**WHAT YOU WILL DO**: Will you write out the data exactly, excluding every picture?

**DATA**:
-*-*-

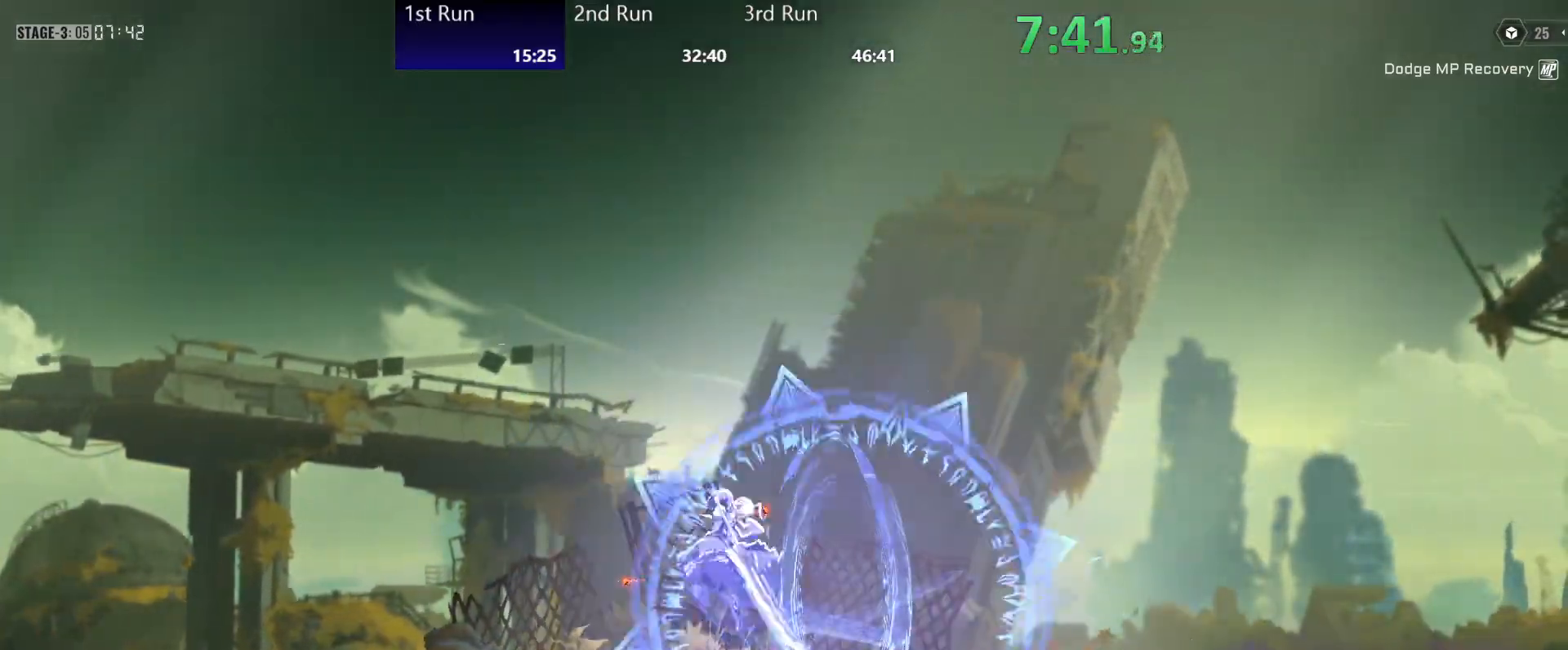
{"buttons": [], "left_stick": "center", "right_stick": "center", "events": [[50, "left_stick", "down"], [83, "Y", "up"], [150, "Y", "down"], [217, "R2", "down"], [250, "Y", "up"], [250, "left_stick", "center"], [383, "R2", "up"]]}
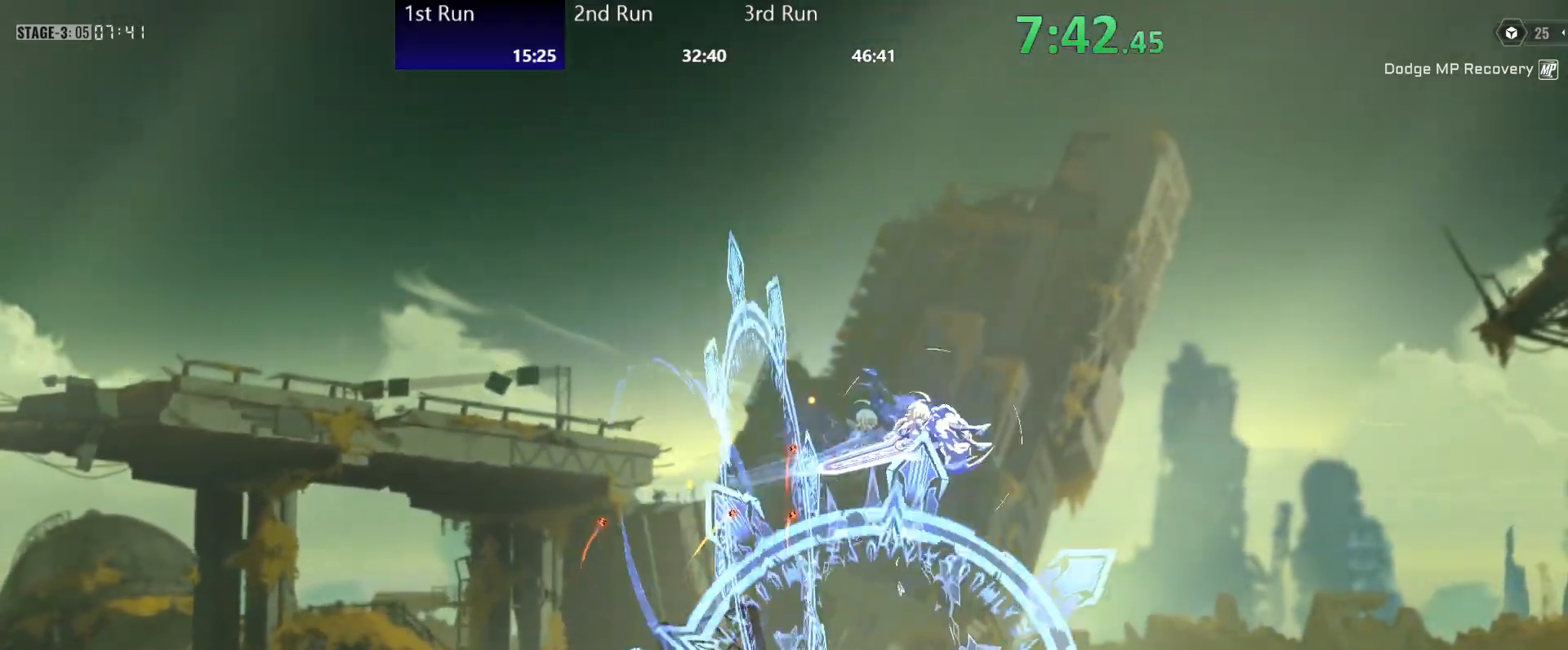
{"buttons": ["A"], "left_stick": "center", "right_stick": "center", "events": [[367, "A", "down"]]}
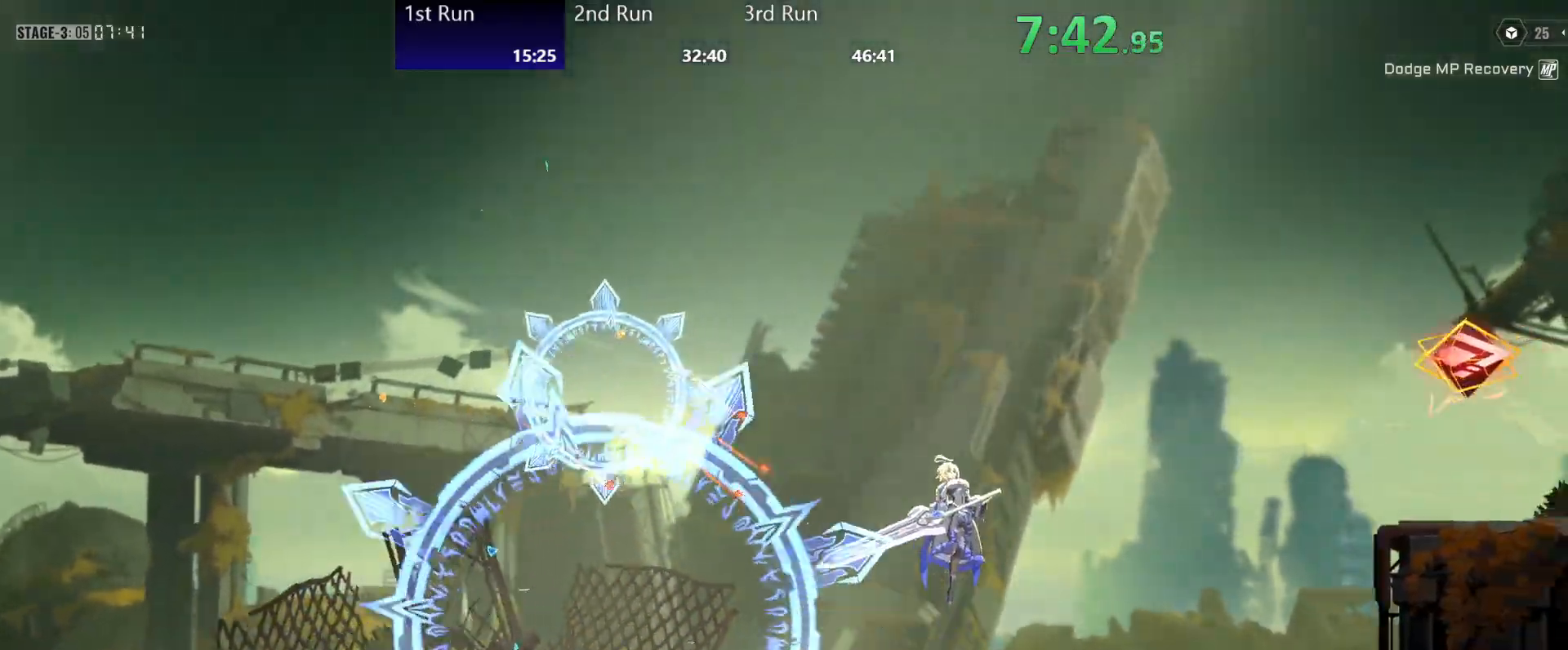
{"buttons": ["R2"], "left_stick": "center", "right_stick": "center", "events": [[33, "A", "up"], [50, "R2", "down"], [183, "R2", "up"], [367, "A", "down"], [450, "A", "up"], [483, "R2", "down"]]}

-*-*-

**ANSWER SECTION**:
{"buttons": [], "left_stick": "center", "right_stick": "center", "events": [[50, "left_stick", "down"], [83, "Y", "up"], [150, "Y", "down"], [217, "R2", "down"], [250, "Y", "up"], [250, "left_stick", "center"], [383, "R2", "up"]]}
{"buttons": ["A"], "left_stick": "center", "right_stick": "center", "events": [[367, "A", "down"]]}
{"buttons": ["R2"], "left_stick": "center", "right_stick": "center", "events": [[33, "A", "up"], [50, "R2", "down"], [183, "R2", "up"], [367, "A", "down"], [450, "A", "up"], [483, "R2", "down"]]}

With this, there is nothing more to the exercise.